Didascalies
Léonore Confino, La Déviation
Nuit noire.
Dans l’opacité, une chouette hulule. Une mésange lui répond. Puis un enchevêtrement de grives, coucous, merles et palombes…
De plus en plus dense.
L’harmonie survit un temps…
Jusqu’à la symphonie, puis la bouillie, puis le silence.
La lumière du matin monte doucement sur l’intérieur d’un appartement fonctionnel.
Une famille insouciante se déploie dans le salon.
Ça sent le dimanche matin.
Par un mince filet sonore, les nouvelles du monde crépitent en continu, en langue inconnue.
Le père en caleçon et tee-shirt fourre le contenu du panier de linge sale dans la machine à laver.
La mère lance les cafés.
Le fils de quinze ans pose le pain sur la table et ouvre un tiroir pour attraper un couteau.
Aucun ne remarque que le mur côté cour, en même temps que la lumière monte, se mue doucement en une paroi transparente.
Aucun ne remarque que derrière la paroi, une petite famille est apparue.

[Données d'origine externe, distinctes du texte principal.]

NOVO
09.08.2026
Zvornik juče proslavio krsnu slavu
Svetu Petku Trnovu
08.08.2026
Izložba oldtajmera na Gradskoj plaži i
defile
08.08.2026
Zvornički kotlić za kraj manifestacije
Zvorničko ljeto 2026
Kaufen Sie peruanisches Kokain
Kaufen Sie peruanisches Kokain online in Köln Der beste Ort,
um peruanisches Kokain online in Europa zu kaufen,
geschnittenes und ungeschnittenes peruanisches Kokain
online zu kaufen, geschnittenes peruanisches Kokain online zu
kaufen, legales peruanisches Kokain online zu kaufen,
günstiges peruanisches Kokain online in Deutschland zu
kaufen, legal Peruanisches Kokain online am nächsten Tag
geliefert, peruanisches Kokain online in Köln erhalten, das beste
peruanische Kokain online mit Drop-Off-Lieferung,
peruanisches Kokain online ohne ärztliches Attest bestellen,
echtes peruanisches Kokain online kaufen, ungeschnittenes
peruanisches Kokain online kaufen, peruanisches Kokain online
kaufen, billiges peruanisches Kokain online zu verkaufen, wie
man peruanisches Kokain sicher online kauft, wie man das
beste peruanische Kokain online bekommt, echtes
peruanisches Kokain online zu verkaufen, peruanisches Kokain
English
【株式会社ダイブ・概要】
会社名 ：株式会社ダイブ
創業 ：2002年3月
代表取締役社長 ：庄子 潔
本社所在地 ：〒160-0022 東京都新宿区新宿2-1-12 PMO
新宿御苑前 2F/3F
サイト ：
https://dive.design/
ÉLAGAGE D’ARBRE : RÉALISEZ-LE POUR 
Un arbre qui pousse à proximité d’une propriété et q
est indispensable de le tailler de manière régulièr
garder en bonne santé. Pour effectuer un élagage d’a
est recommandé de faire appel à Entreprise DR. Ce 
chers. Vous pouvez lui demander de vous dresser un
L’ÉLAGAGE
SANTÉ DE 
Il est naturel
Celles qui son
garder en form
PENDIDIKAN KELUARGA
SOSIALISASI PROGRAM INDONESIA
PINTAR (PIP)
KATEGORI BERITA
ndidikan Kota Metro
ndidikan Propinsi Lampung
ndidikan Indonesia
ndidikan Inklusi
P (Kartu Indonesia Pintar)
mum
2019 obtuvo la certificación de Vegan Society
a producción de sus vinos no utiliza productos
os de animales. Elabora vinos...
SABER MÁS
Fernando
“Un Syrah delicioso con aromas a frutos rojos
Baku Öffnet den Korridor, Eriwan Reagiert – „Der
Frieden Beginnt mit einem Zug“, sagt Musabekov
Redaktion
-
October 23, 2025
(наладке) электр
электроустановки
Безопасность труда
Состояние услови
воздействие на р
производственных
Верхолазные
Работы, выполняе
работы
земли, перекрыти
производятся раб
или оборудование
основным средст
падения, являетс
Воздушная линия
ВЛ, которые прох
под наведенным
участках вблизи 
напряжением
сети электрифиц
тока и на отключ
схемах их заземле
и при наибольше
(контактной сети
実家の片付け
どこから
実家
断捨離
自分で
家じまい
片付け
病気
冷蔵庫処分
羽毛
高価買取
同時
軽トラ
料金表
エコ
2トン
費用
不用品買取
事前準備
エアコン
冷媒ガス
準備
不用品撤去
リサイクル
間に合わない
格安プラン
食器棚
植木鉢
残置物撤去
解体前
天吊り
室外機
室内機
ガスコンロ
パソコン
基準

Avec des corps identiques.
Dans un intérieur absolument identique.
Ce sont eux, juste à côté d’eux, qui vivent comme eux.
Lentement, la mère du premier appartement lève des yeux sidérés vers l’ancien mur.
L’adolescent qui coupait le pain prend à son tour conscience des présences étrangères.
Puis le père.
Les trois s’avancent et observent leurs doubles à travers la vitre.
Ceux qu’on appellera la famille numéro 2 ne perçoivent pas la présence de la famille numéro 1.
Du moins pour l’instant.
Ils mangent leur petit-déjeuner tranquillement.
En y regardant bien, leurs visages semblent légèrement plus marqués que ceux de la famille numéro 1.
Tout à coup, le fils de la famille numéro 2 se tord de douleur en se tenant la main.
Il pleure. Sa main saigne sans explication.
Par écho, le fils numéro 1 observe sa main à lui.
Sans s’en rendre compte, il serrait le couteau à pain par la lame.
Mais pour lui, le sang ne coule pas.
Il n’éprouve aucune douleur.
C’est l’autre, le garçon d’en face, qui ressent à sa place.